Firman Udding: Selain Serap Aspirasi, Reses Perseorangan Juga Jadi Wadah Silaturahmi

MALILI,UJUNGJARI.COM–Bagi anggota DPRD Kabupaten Luwu Timur, Firman Udding, reses perseorangan bukan sekadar menjalankan fungsi kedewanan dalam menyerap dan menjemput aspirasi warga. Bagi dia, reses juga menjadi wadah silaturahmi dan membangun komunikasi sesama warga.

Penegasan itu disampaikan legislator Partai Keadilan Sejahtera (PKS) itu saat menyapa masyarakat melalui kegiatan reses di Desa Tarabbi, Kecamatan Malili, Jumat (14/8/20260.

Menurut Pirman, reses seharusnya tidak dimaknai sebatas agenda pertemuan formal antara anggota legislatif dan konstituen. Lebih dari itu, reses menjadi ruang untuk membangun hubungan yang terus terjaga, termasuk setelah kegiatan berlangsung.

“Kita ingin membangun pola hubungan yang tidak hanya berlangsung ketika reses, tetapi terus terjaga setelah kegiatan ini selesai. Komunikasi harus tetap terbuka, karena wakil rakyat harus selalu dekat dengan masyarakat yang diwakilinya,” katanya.

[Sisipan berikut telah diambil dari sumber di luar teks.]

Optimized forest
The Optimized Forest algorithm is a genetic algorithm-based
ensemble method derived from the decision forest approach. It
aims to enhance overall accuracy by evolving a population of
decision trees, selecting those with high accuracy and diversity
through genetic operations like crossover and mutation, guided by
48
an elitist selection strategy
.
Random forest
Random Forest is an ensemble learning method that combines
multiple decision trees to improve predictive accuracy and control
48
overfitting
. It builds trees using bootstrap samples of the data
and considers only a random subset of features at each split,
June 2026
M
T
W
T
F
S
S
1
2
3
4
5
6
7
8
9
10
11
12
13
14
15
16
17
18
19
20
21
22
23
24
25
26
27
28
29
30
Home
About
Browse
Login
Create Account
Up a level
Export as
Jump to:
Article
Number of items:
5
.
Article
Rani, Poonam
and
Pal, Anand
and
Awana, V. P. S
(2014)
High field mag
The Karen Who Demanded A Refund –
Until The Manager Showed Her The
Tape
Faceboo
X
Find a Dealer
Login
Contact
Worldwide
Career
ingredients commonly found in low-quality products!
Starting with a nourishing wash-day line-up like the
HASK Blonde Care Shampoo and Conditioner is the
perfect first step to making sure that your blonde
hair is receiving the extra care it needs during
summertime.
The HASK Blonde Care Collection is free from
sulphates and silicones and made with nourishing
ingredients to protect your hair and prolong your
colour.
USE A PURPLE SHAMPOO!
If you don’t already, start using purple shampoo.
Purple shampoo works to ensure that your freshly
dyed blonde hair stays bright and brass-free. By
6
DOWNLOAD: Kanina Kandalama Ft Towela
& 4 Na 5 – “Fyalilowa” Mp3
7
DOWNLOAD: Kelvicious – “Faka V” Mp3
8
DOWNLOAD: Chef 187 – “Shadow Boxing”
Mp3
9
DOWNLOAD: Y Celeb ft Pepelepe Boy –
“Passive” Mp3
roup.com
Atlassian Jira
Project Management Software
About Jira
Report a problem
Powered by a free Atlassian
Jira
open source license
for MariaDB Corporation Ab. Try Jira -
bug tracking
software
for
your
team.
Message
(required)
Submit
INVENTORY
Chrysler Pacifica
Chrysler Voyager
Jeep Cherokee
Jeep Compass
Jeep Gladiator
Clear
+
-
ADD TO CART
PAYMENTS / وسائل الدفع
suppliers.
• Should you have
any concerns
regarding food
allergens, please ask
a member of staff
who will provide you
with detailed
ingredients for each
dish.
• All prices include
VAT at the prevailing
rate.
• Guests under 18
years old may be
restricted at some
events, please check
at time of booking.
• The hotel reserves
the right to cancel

Pirman menambahkan, seorang anggota legislatif perlu turun langsung ke lapangan untuk berdialog, mendengar keluhan warga, sekaligus melihat kondisi yang sebenarnya.

“Persoalan yang dihadapi masyarakat tidak selalu dapat kita pahami hanya melalui laporan atau dokumen. Kita perlu datang, berdialog, mendengar langsung, dan melihat kondisi yang sebenarnya,” lanjutnya.

Dalam reses tersebut, sejumlah aspirasi masyarakat turut disampaikan, termasuk kebutuhan pembangunan infrastruktur. Namun, selain persoalan infrastruktur, warga juga memberikan perhatian terhadap peningkatan keterampilan dan kompetensi tenaga kerja melalui program pelatihan ketenagakerjaan.

Pirman menilai aspirasi tersebut sangat relevan dengan kondisi dunia kerja saat ini yang semakin kompetitif. Menurutnya, masyarakat, khususnya tenaga kerja lokal, perlu dibekali keterampilan yang sesuai dengan perkembangan kebutuhan dunia kerja.